The second is the cache hit rate for our memcached server (which we use as a Rails cache, and would have been used for context storing with Makara < 0.4.0). You can see that once we switch, hit rate went up considerably, likely indicating that memcached is now only used for caching, not caching + makara context.

I looked through the code trying to understand how does Makara decide on whether to stick a connection, and found it to be a bit confusing. If I choose force_master! with sticky disabled, would it send the query to the master or not? See this issue #205 for additional context. In our case, however, stickiness was enabled. Here is the config file:
production:
adapter: postgresql_makara
encoding: utf8
host: localhost
username: XXXX
password: XXXX
reconnect: true
pool: 25
port: 5432
prepared_statements: false
makara:
blacklist_duration: 30
master_ttl: 5
master_strategy: round_robin
sticky: true
connection_error_matchers:
- !ruby/regexp '/pg::error: : select/'
- !ruby/regexp '/no more connections allowed/'
- !ruby/regexp '/result has been cleared/'
- !ruby/regexp '/no connection to the server/'
- !ruby/regexp '/the database system is (starting up|shutting down)/'
- !ruby/regexp '/reset has failed/'
- !ruby/regexp '/connection not open/i'
connections:
- name: master
role: master
database: master
- name: replica1
role: slave
database: replica1
weight: 1
- name: replica2
role: slave
database: replica2
weight: 1
So I wanted to document our case, because it nearly took our site down, as the master got quickly overloaded. Perhaps stickiness was broken in our case to begin with, and then perhaps it started working? Or, maybe we always run under an active record transaction within a request context? Not sure.
We can try again with a much shorter ttl, like 1 sec. I found this discussion in #162 relevant.

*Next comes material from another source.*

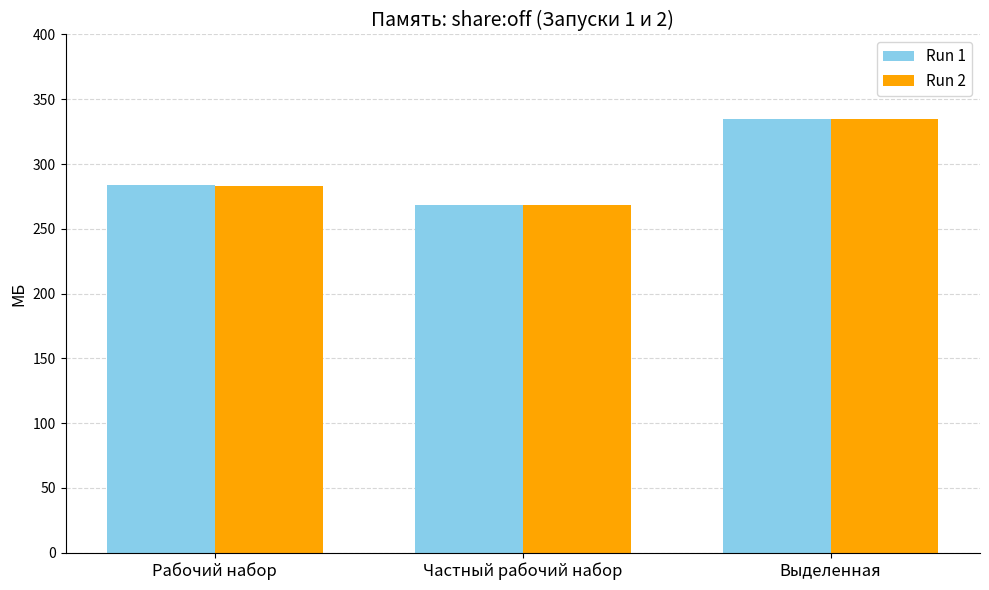

How many Run 1 values are between 268 and 335?

3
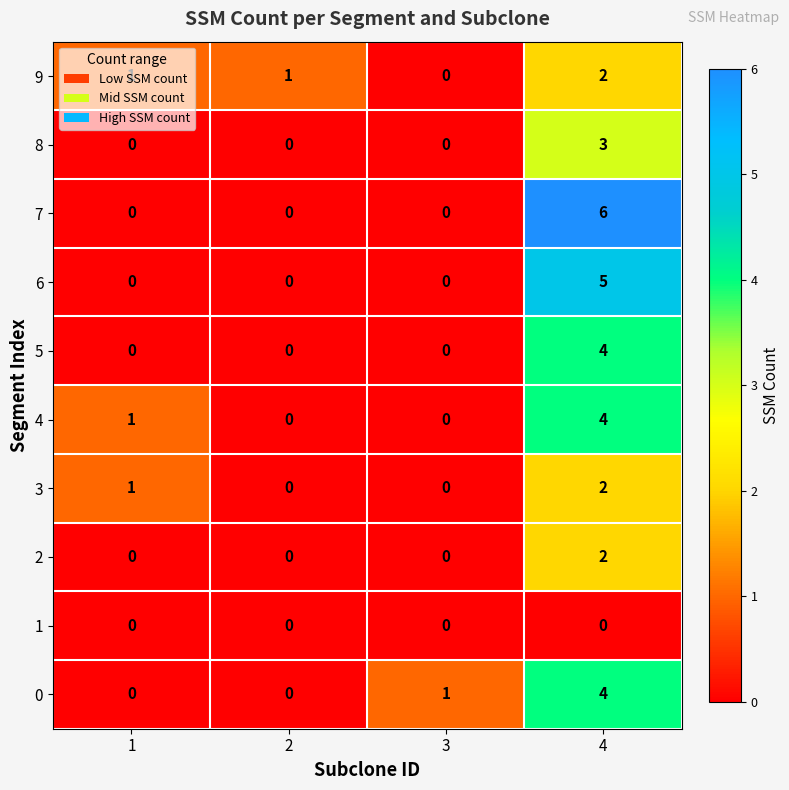

What is the difference between the maximum and minimum values in the 8 series?

3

My thinking is that choosing to use stickiness or not, should probably be separate from whether or not it's possible to force master connection in a given context within the app. Perhaps I am missing something there.
Down the road I am thinking about adding a helper or two of this sort:
def try_master_if_blank(connection, &block)
yield(connection) || with_master(connection) { |connection| block.call(connection) }
end
I was thinking lately about this as well, but also because it'd be useful to have the opposite too. That is, a way of forcing some queries to go always to the secondary/replica, independently of the context. Perhaps something like:
proxy.on_master(sticky: false) do # sticky: true by default, if the config is set to stick
# Stuff that will always go to primary
end
proxy.on_slave do
# Stuff that will always go to read replicas
end
The one for the read replicas might be useful in cases you don't care about staleness and have to perform heavy load read queries that you don't want the primary to be busy with.
Intersecting idea, though makara always sends SELECT queries to replica unless it’s stuck to master.